Officer Matt Cooper, the Covington police officer wounded in the line of duty, was transferred to the Shepherd Center on Thursday for brain injury rehabilitation.
It has been 10 days of steady progress since Cooper, 34, was shot in the head while responding to a shoplifting call at a Walmart on Labor Day.
“He (was) admitted to Shepherd Center’s Intensive Care Unit for evaluation, care and observation,” hospital official Kerry Ludlam said in a statement. “Soon, he will move into the hospital’s brain injury rehabilitation program, where he will begin therapy under the guidance of a full team of medical and rehabilitation specialists.”

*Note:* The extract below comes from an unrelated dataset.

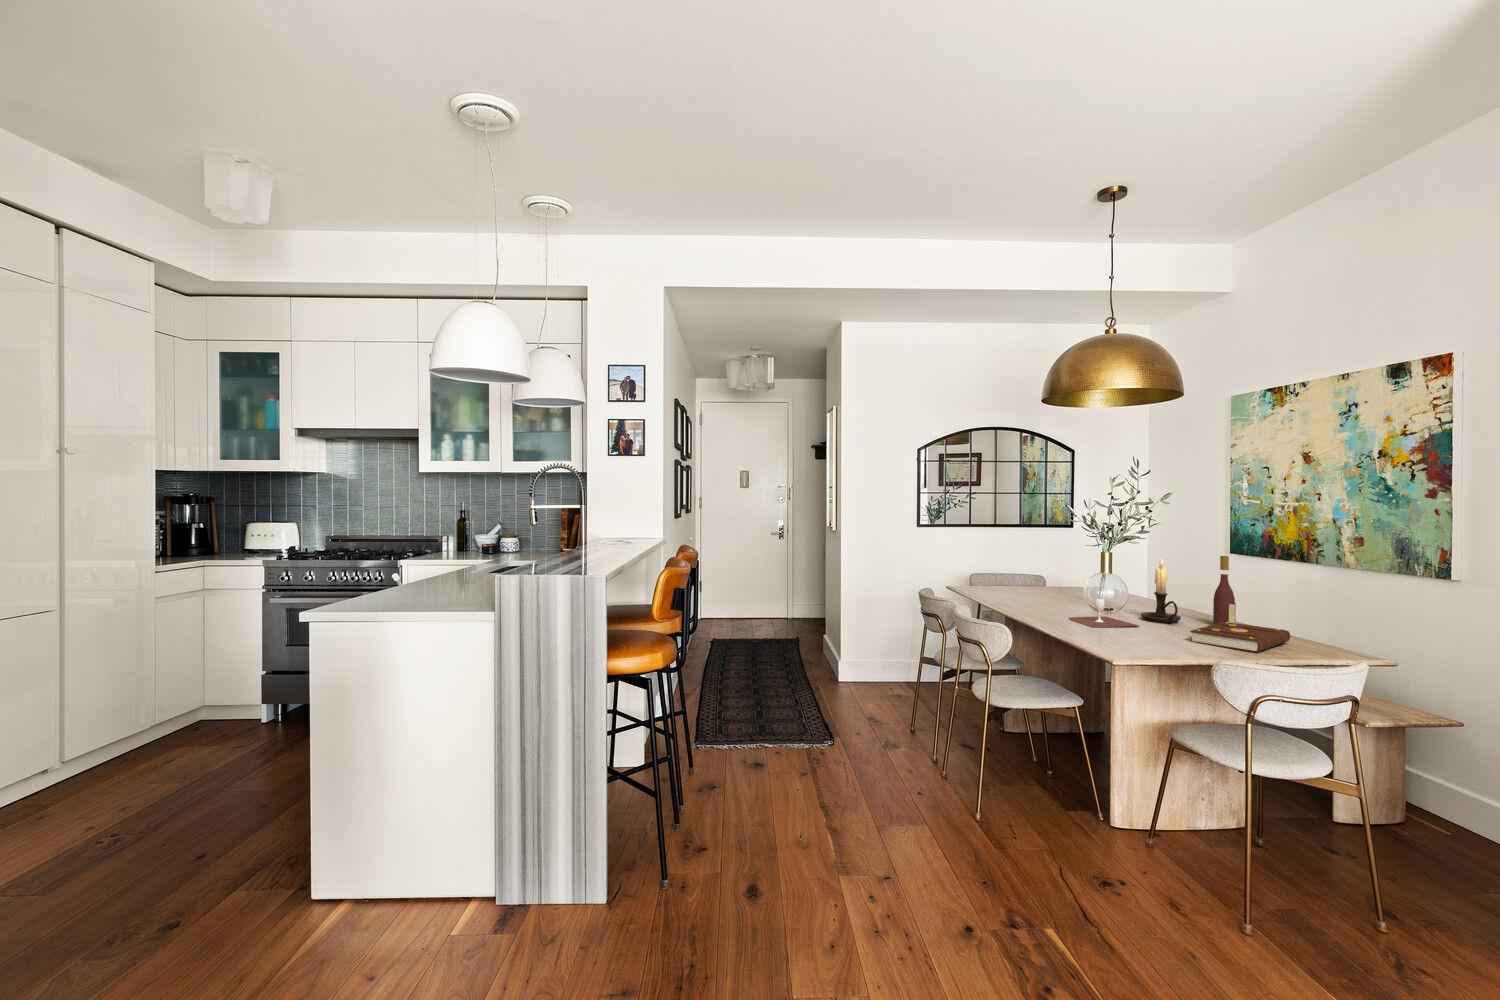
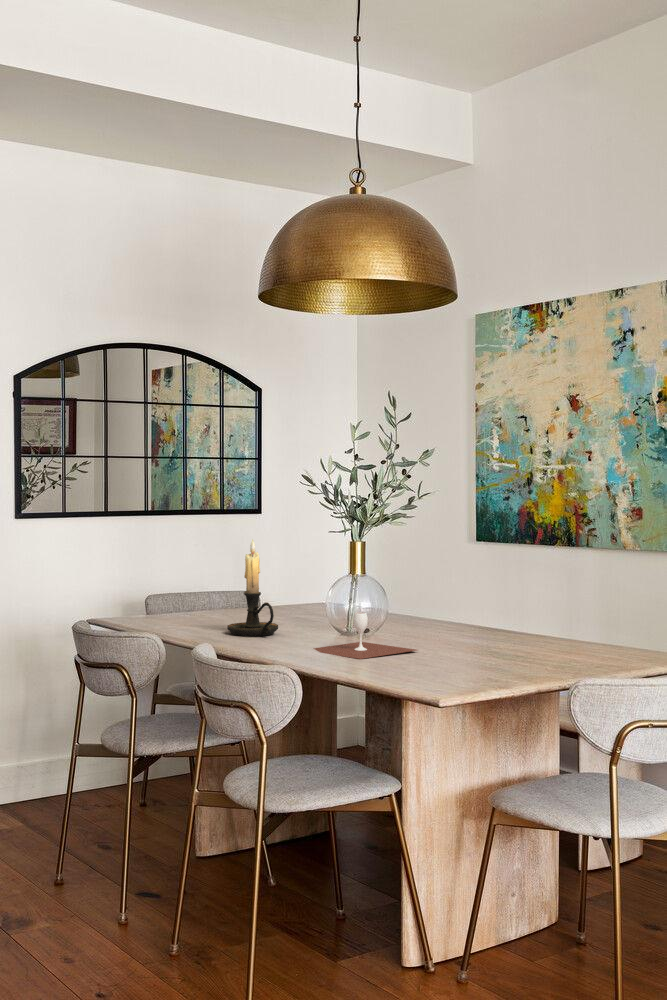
wine bottle: present [1213,556,1236,624] -> none [495,538,524,642]
candle holder: present [1141,558,1181,624] -> present [227,539,278,636]
book: present [1190,622,1290,652] -> none [494,632,599,669]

Cooper has been in the hospital since he was shot pursuing a shoplifting suspect from a Walmart on Industrial Boulevard. He was hit between his eyes, and the bullet traveled down to his carotid artery, clotting his blood and saving his life, AJC.com previously reported.
The officer, an Army veteran and father of two young children, was flown to WellStar Atlanta Medical Center in serious condition and moved to Grady Memorial Hospital the following day.

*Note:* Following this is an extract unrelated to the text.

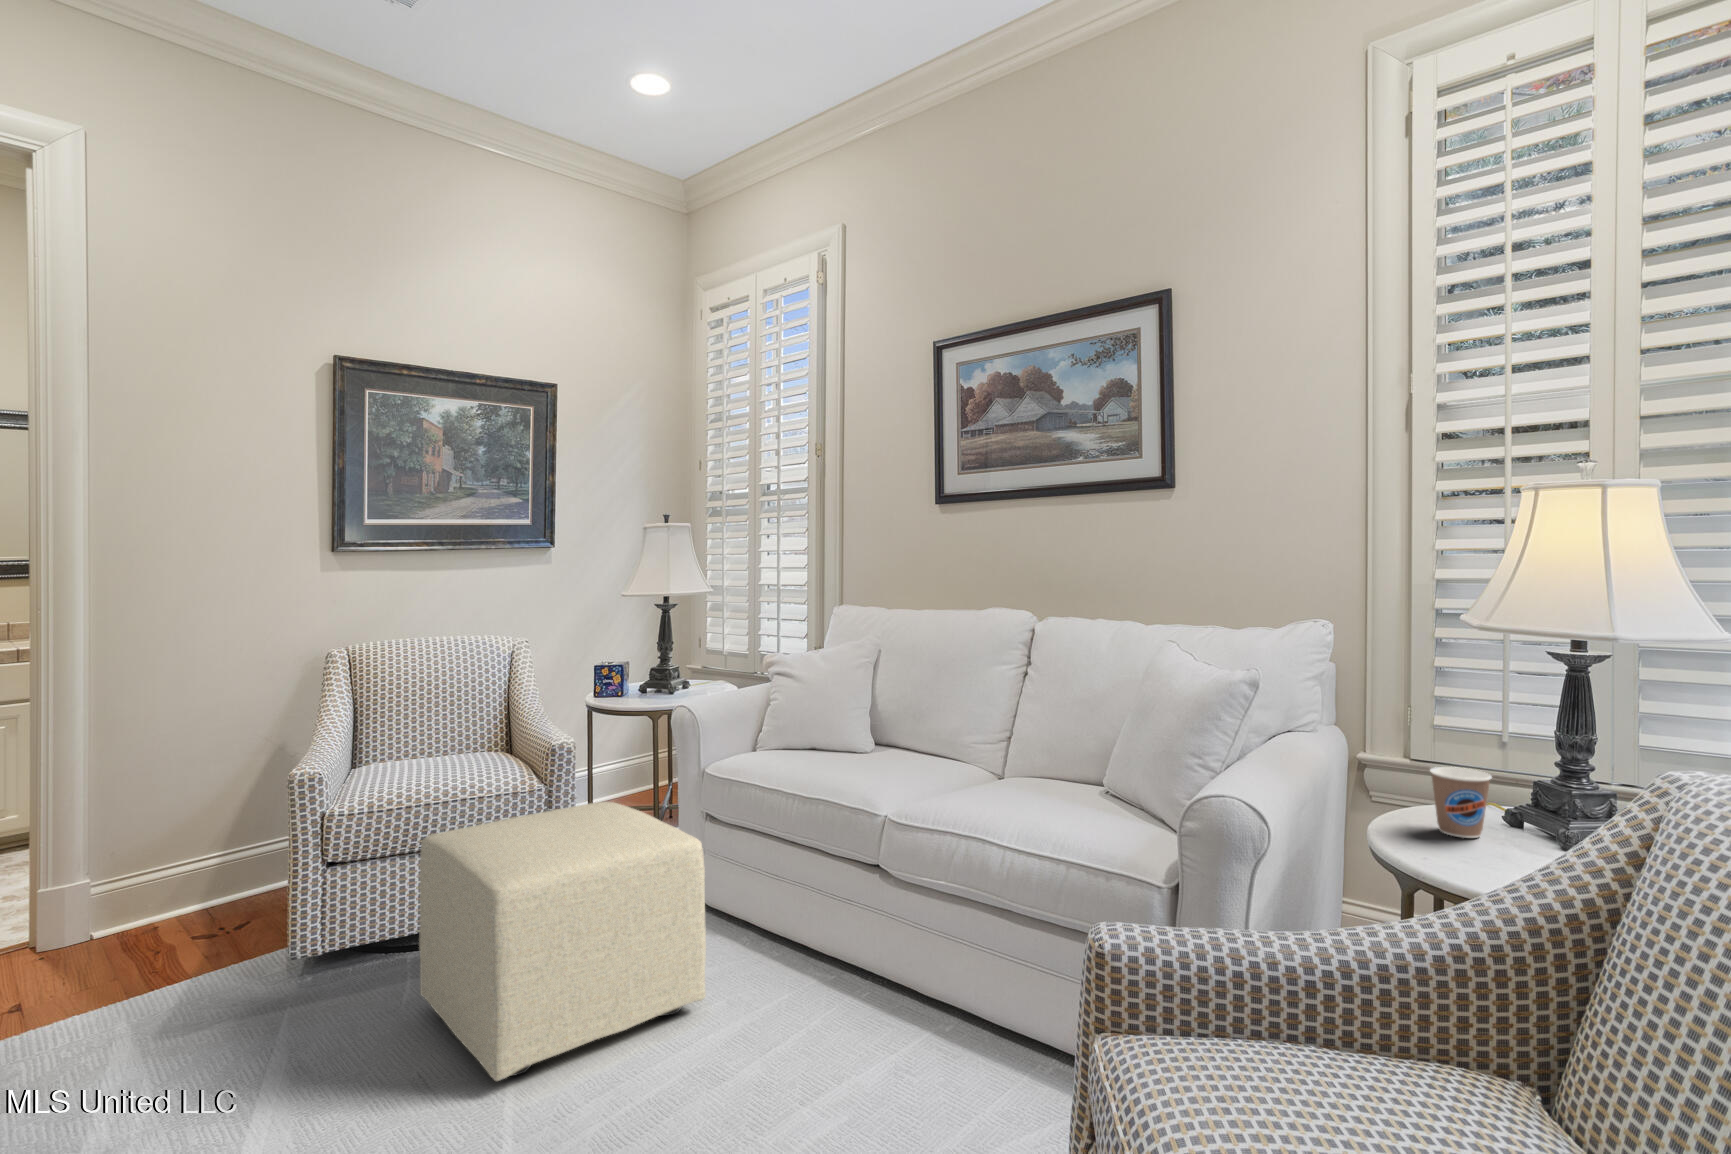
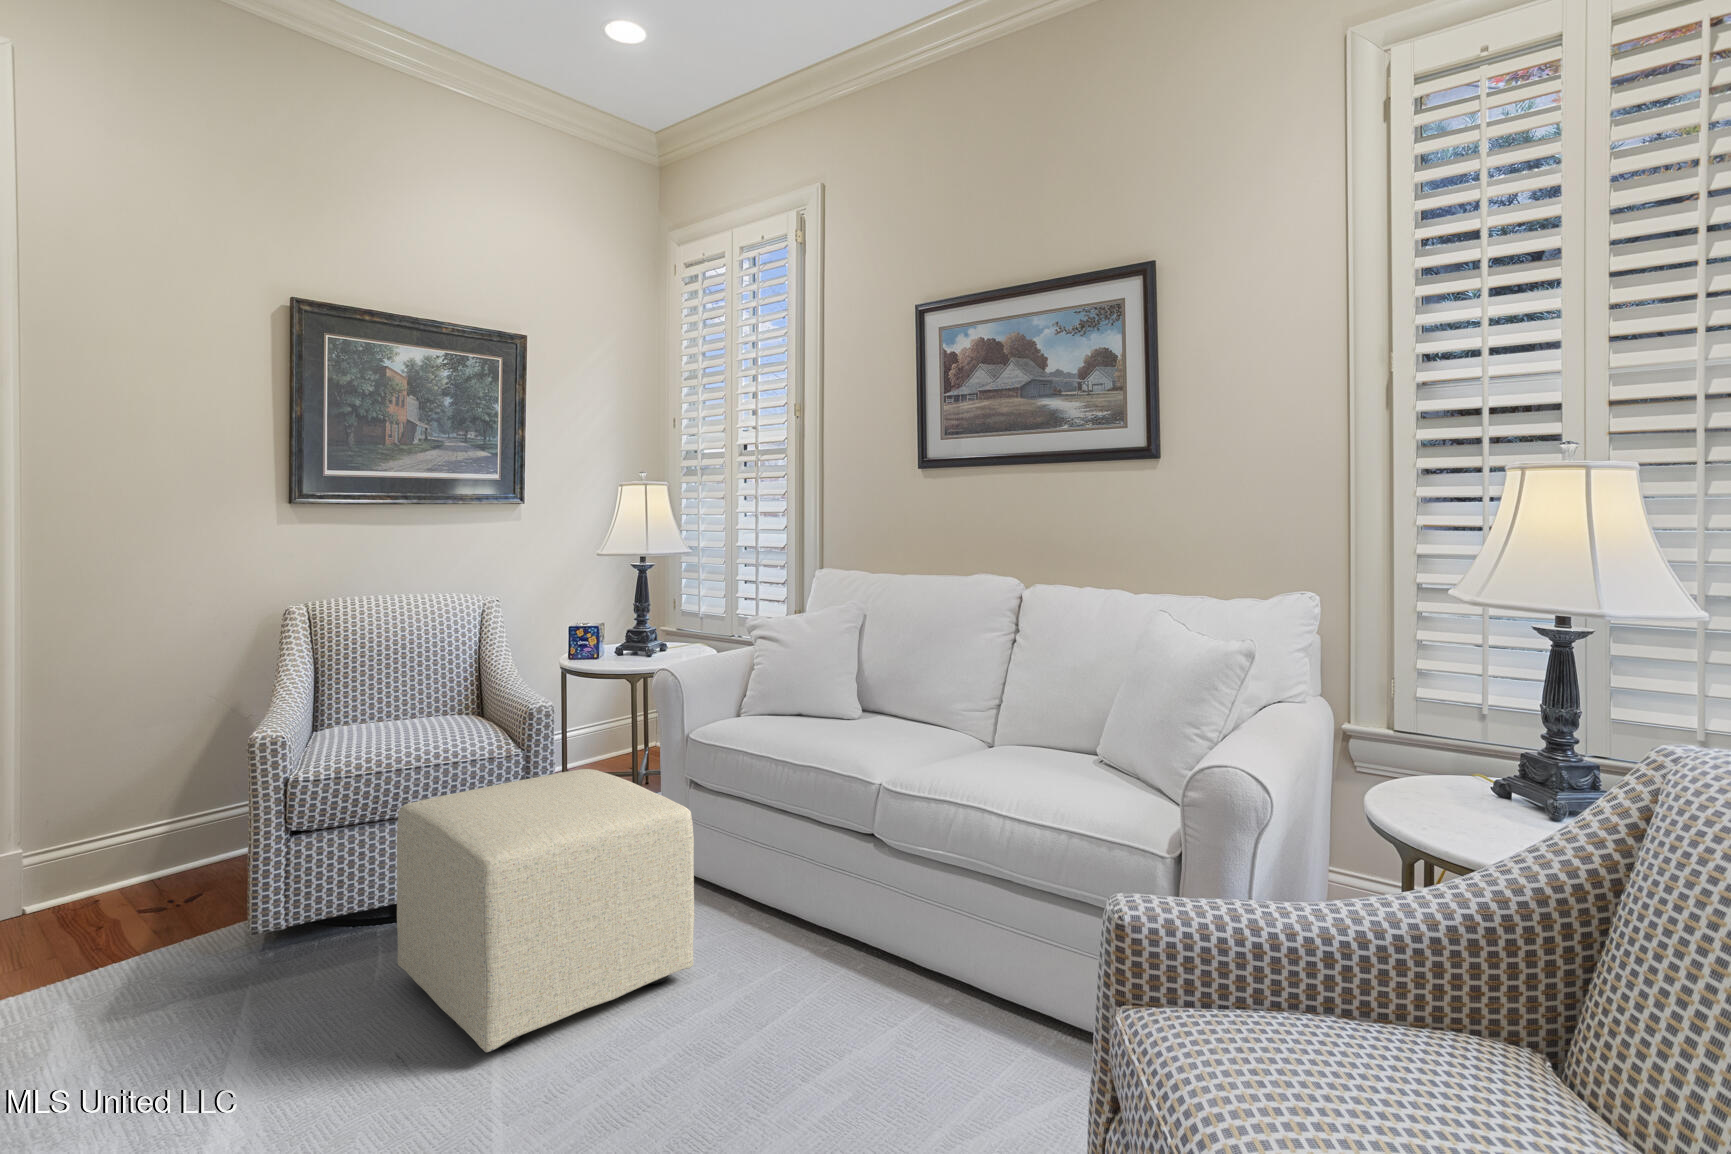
coffee cup: present [1430,767,1492,838] -> none [1414,741,1474,809]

“Officer Cooper’s family said they are grateful for the excellent care he received while at WellStar Atlanta Medical Center and then at Grady Memorial Hospital, which referred the injured officer to Shepherd Center for rehabilitation,” Ludlam said.
They are appreciative for the outpouring of support but have requested privacy at this time, she said.
In updates posted to Facebook, Covington police have tracked Cooper’s recovery, calling his progress slow but impressive. At one point, he mouthed “I love you” to his wife, Kristen. He continues communicating by the squeeze of a hand and recently waved at his nurse as she left the room.
Cooper underwent surgery last week to relieve pressure on his brain.
He spent several days off a respirator, then was placed back on the machine as a precaution, police said Wednesday.
Since Cooper was wounded, many local fundraising campaigns have been launched to support his family. A GoFundMe page has been set up with a goal of raising $40,000 for Cooper and his family. As of Thursday, donors had given more than $19,000 toward that goal.